Wednesday, March 18, 2015

Banking on 'Watson' saves time for managers

MAR 14, 2015

BY AW CHENG WEI

IN THE depths of a DBS data centre, "Watson" goes about his job of remembering an estimated 800 reports of financial information that the bank produced for the year's quarter. Watson can ingest thousands of documents a day, at superhuman speed.

Watson is a cloud service that can understand human language and context, and deliver insights, saving bank relationship managers at least two hours of reading each day, says Mr Olivier Crespin, managing director and head of digital bank at DBS, who initiated the project last year.

Before this, bankers had to identify investment ideas from a wide body of financial reports.



On Monday, Manpower Minister Tan Chuan-Jin mentioned Watson in Parliament as an example of how automation is changing jobs at a faster pace than before.

While there has been a push for automating blue-collar jobs, technology is seeping into white-collar ones, reducing the reliance on brainpower. For the latter, the trend is towards deeper co-existence between man and machine as such jobs require discretion and judgment.

"You still need someone to input information or check the finished product," says Frost & Sullivan analyst Mark Koh. He added that in most industries, users make the final call after consulting the likes of Watson.

Globally, machines are moving into white-collar roles. Last year, news outlets such as the Associated Press and Los Angeles Times started using algorithms to write financial, disaster and sports articles.

Artificial intelligence is also used to scour legal documents for anomalies, draft contracts and collate data for lawyers.

In the region, oncologists at Bumrungrad International Hospital in Thailand began using Watson last year to devise treatment plans based on patient profiles, medical evidence and published research.

At home, the medical sector, too, appears to be taking the lead. Insight understands that a local cancer centre will begin to use big data in its research later this year. Oncologist Iain Tan, from the National Cancer Centre Singapore, says: "The accumulated knowledge from thousands of like patients becomes available as powerful support tools for doctors to choose the best treatment for each patient."
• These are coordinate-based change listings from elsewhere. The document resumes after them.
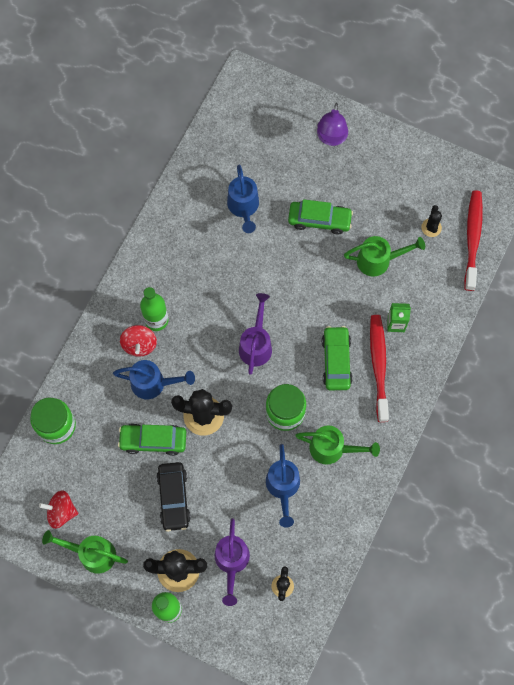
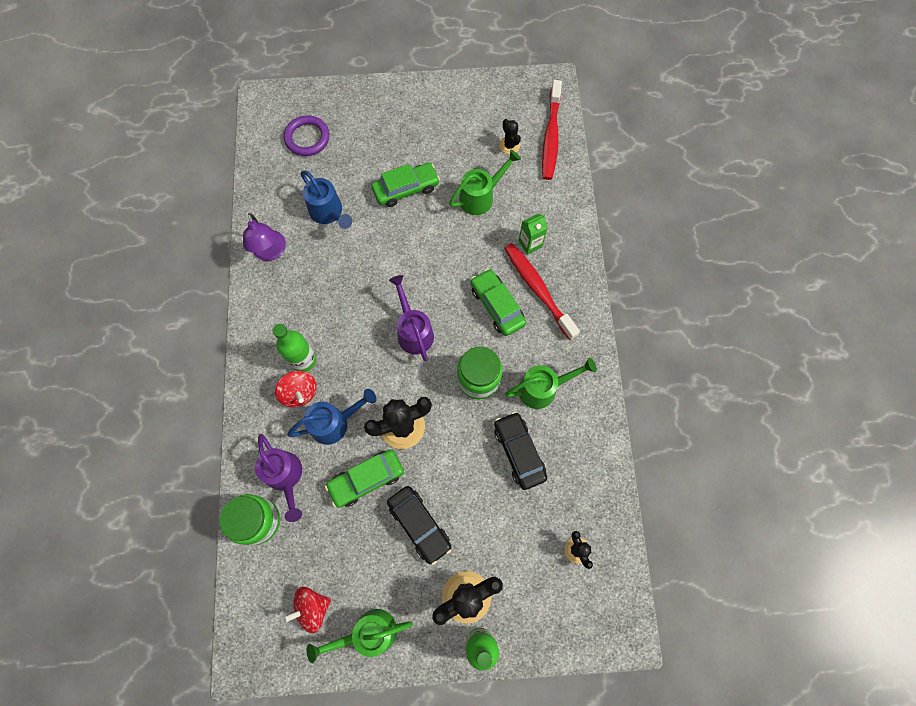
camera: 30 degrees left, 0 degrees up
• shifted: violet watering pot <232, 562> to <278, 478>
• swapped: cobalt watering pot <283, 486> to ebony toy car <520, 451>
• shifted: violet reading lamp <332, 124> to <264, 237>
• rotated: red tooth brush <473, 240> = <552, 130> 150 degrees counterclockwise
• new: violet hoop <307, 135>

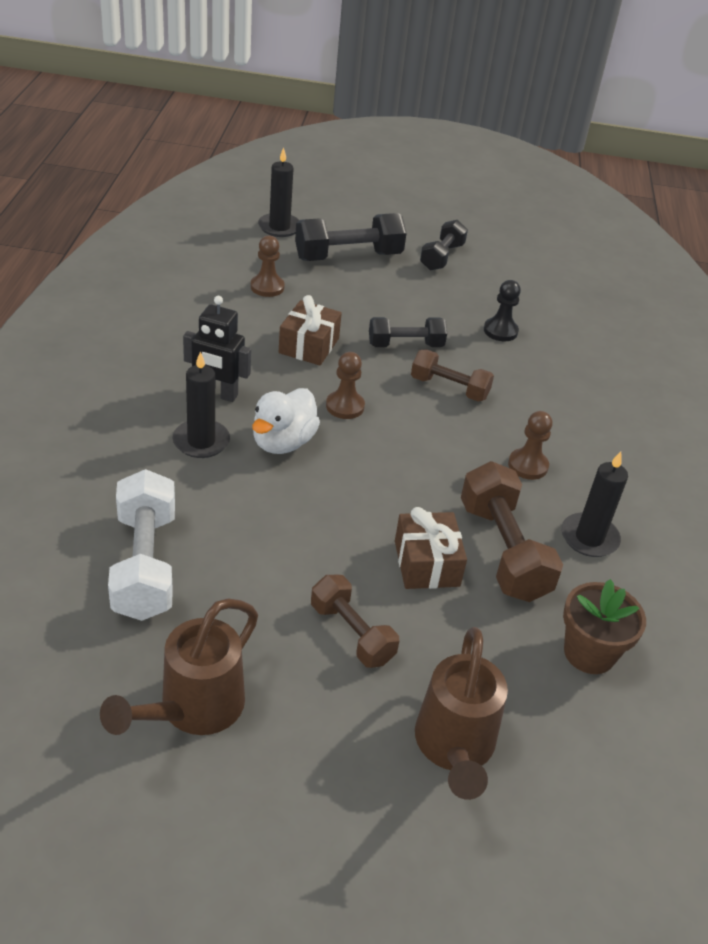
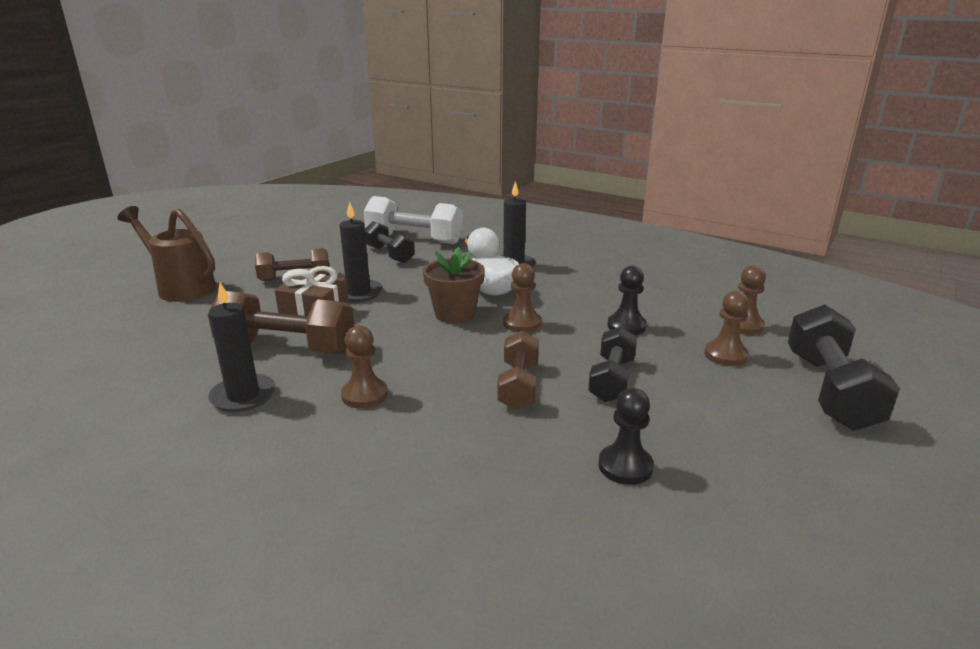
camera: 120 degrees right, 15 degrees down
• gone: brown watering pot <179, 667>
• gone: ebony robot figure <217, 349>
• shifted: ebony pillar candle <278, 192> to <361, 252>
• swapped: brown present <310, 330> to ebony pawn <627, 300>
• rotated: brown dumbbell <452, 375> = <518, 370> 45 degrees counterclockwise
• shifted: ebony dumbbell <444, 245> to <390, 242>
• shifted: brown potted plant <604, 626> to <454, 285>
• new: brown pawn <726, 328>

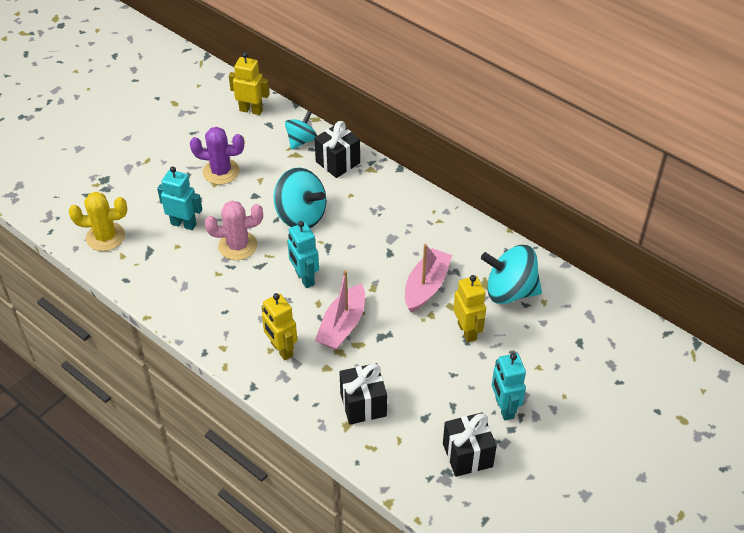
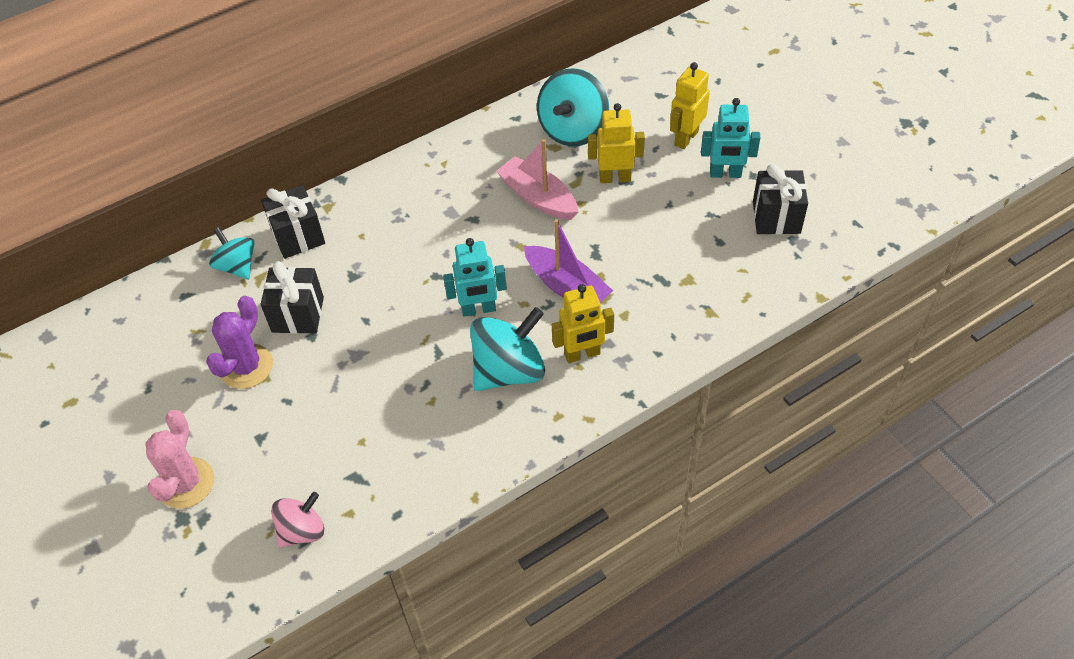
camera: 70 degrees left, 5 degrees up
• swapped: bright yellow saguaro cactus <98, 221> to rose-pink toy top <297, 520>
• gone: aqua robot figure <179, 198>
• shifted: rose-pink saguaro cactus <234, 230> to <179, 459>
• shifted: bright yellow robot figure <249, 83> to <690, 105>
• shifted: aqua toy top <299, 198> to <507, 349>
• repainted: rose-pink toy boat <340, 310> to violet toy boat <568, 261>
• shifted: ebony present <363, 393> to <292, 297>

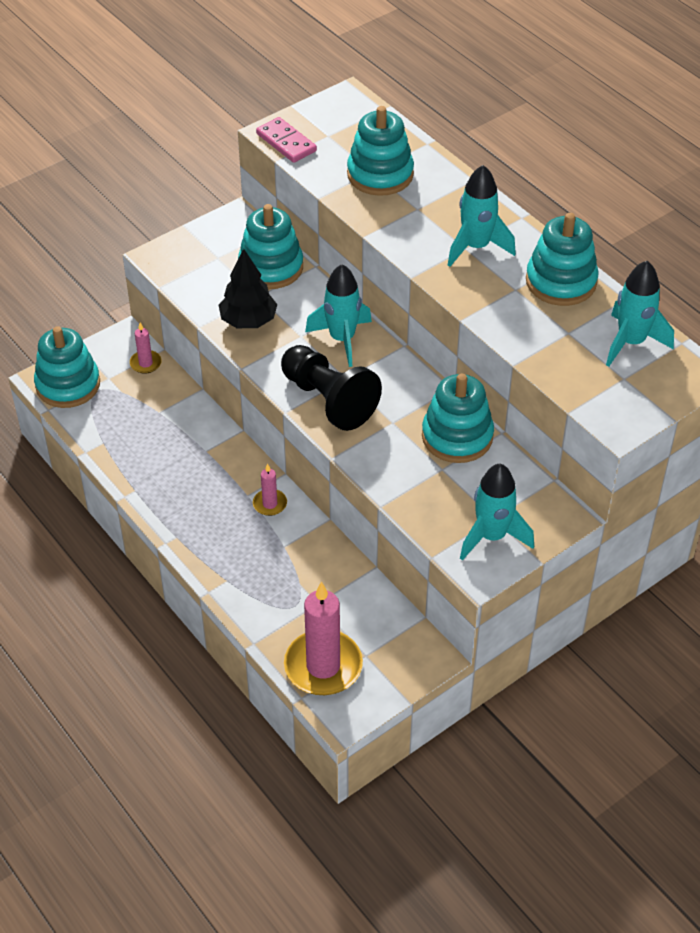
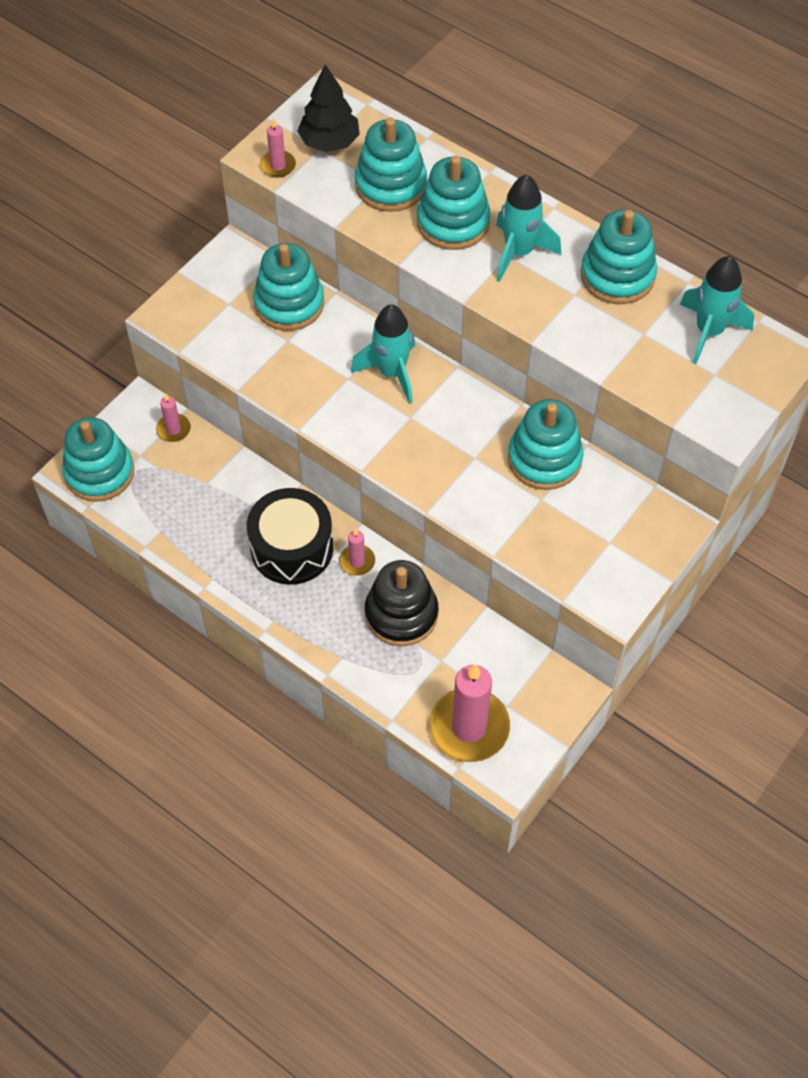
camera: 15 degrees left, 10 degrees up
• shifted: ebony toy tree <248, 288> to <328, 108>
• swapped: rose-pink domino tile <286, 140> to rose-pink pillar candle <278, 148>
• gone: ebony pawn <331, 388>
• gone: aqua spaceship <497, 512>
• new: ebony snare drum <290, 536>
• new: ebony ring stacker <401, 603>
• new: aqua ring stacker <453, 203>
Currently, oncologists rely mostly on their previous experience in treating similar patients. At Tan Tock Seng Hospital, nurses upload pictures of wounds and sizes into a software called eWound Clinical Decision Support System.

Set up in 2013, it provides diagnosis and suggests treatment options. Previously, the nurses would wait for a specialist to decide on treatment.

Nurse manager Betty Khong says: "This process lowers the risk of wound infection or deterioration."

In education, to prepare the country's labour force for the growing emphasis on data analytics, the Infocomm Development Authority piloted a training course in data sciences last year with online course provider Coursera.

Mr Deepak Ravindran, partner and managing director of The Boston Consulting Group, says humans will need to become more skilled and educated in order to use, programme and co-exist with machines: "Though machines can recognise pattern, there is huge effort required by humans to programme them."